Hier, je pleurais votre trépas ;
Mais ce matin, avant l’aurore,
Un dieu me dit : Ne pleure pas,
Monsieur Savenay vit encore.
À ces mots, je cours au jardin
Moissonner les présens de Flore,
Pour les offrir au médecin
Qu’en ces lieux tout le monde honore.
De ces beaux dahlias la fraîcheur
Se flétrira, douleur extrême !
Voici le véritable emblème
Des sentimens de notre cœur.

Et, à ce dernier vers, elle tendit la couronne d’immortelles au jeune docteur.

— C’est charmant ! ravissant ! étourdissant ! s’écria M. Riquemont. Je n’ai jamais rien entendu de pareil.

— C’est en effet très joli, dit M. Savenay, qui ne put s’empêcher de sourire.

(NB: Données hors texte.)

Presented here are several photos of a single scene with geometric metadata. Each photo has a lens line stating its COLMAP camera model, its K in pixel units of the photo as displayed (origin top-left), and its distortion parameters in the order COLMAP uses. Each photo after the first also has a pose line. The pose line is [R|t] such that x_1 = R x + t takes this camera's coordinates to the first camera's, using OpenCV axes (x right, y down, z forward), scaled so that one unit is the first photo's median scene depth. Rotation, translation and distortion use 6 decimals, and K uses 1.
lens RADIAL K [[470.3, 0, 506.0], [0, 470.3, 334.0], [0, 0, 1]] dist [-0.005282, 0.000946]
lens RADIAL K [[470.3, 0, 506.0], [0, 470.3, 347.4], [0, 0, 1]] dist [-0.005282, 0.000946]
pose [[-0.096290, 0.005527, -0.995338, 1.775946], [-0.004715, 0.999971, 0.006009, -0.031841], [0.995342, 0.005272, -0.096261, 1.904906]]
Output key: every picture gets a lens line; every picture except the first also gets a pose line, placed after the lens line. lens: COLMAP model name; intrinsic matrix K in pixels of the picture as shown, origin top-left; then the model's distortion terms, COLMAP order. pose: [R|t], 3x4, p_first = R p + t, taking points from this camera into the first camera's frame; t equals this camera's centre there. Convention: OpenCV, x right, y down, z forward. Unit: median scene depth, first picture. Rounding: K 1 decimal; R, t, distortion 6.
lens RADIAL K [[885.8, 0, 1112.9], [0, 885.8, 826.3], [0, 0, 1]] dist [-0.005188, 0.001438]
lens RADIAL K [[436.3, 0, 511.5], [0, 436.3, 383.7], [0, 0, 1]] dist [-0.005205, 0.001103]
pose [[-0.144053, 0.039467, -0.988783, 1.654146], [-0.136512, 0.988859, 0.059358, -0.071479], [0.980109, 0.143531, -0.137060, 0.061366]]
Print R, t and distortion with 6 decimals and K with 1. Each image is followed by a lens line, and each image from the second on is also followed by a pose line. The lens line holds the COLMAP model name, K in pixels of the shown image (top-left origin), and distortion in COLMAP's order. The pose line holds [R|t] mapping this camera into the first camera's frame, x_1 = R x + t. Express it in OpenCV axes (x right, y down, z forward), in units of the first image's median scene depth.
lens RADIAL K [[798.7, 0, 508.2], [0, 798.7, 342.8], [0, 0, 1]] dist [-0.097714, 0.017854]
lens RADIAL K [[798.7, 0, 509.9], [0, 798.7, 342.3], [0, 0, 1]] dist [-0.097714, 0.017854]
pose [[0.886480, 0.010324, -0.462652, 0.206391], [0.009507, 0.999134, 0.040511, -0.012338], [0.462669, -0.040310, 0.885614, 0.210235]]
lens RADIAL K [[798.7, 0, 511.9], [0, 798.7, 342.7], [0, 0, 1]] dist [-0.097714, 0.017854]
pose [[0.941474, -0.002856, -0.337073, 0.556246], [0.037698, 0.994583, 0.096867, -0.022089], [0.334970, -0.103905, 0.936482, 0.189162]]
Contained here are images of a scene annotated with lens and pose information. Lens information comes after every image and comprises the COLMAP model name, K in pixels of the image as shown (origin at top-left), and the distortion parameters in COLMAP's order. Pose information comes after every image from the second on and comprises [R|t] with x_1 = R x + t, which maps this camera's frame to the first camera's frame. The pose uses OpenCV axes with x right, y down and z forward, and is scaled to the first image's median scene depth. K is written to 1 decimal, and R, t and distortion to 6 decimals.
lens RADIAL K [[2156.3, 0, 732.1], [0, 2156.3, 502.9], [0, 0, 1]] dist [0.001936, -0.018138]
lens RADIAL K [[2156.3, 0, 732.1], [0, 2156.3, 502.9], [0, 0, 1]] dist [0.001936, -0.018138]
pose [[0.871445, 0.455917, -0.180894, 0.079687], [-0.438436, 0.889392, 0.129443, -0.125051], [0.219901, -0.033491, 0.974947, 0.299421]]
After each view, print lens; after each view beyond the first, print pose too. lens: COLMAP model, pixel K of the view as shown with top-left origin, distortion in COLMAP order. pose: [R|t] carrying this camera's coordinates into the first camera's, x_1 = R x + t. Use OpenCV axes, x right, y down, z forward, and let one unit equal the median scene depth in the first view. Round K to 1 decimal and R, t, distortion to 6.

— Tiens, mon petit ange ! voici de quoi acheter des dragées, ajouta M. Riquemont en lui présentant un gros sou tout souillé de vert-de-gris.

— Est-ce que j’ai besoin de votre argent, gros vilain ! dit Mlle d’Olibès en lui jetant son morceau de cuivre à la tête.

M. Savenay prit l’enfant sur ses genoux, la caressa avec bonté, et la renvoya à sa mère les poches bourrées de friandises et de biscuits. Près de se retirer :

— Monsieur, dit-elle, voulez-vous que je vous récite une fable ?

La cigale, ayant chanté
Tout l’été,
Se trouva fort dépourvue…

— Va, mon enfant, va, ta poupée t’attend, dit le jeune homme en la reconduisant par la main jusqu’au bas de l’escalier. Il est impossible, s’écria-t-il en rentrant, de rien voir de plus burlesque ni de plus ridicule que ce qui se passe ici depuis un quart d’heure. J’ai donné ordre qu’on bridât nos chevaux ; si vous y consentez, monsieur, nous irons faire un tour hors de la ville, car, en vérité, la place n’est pas tenable.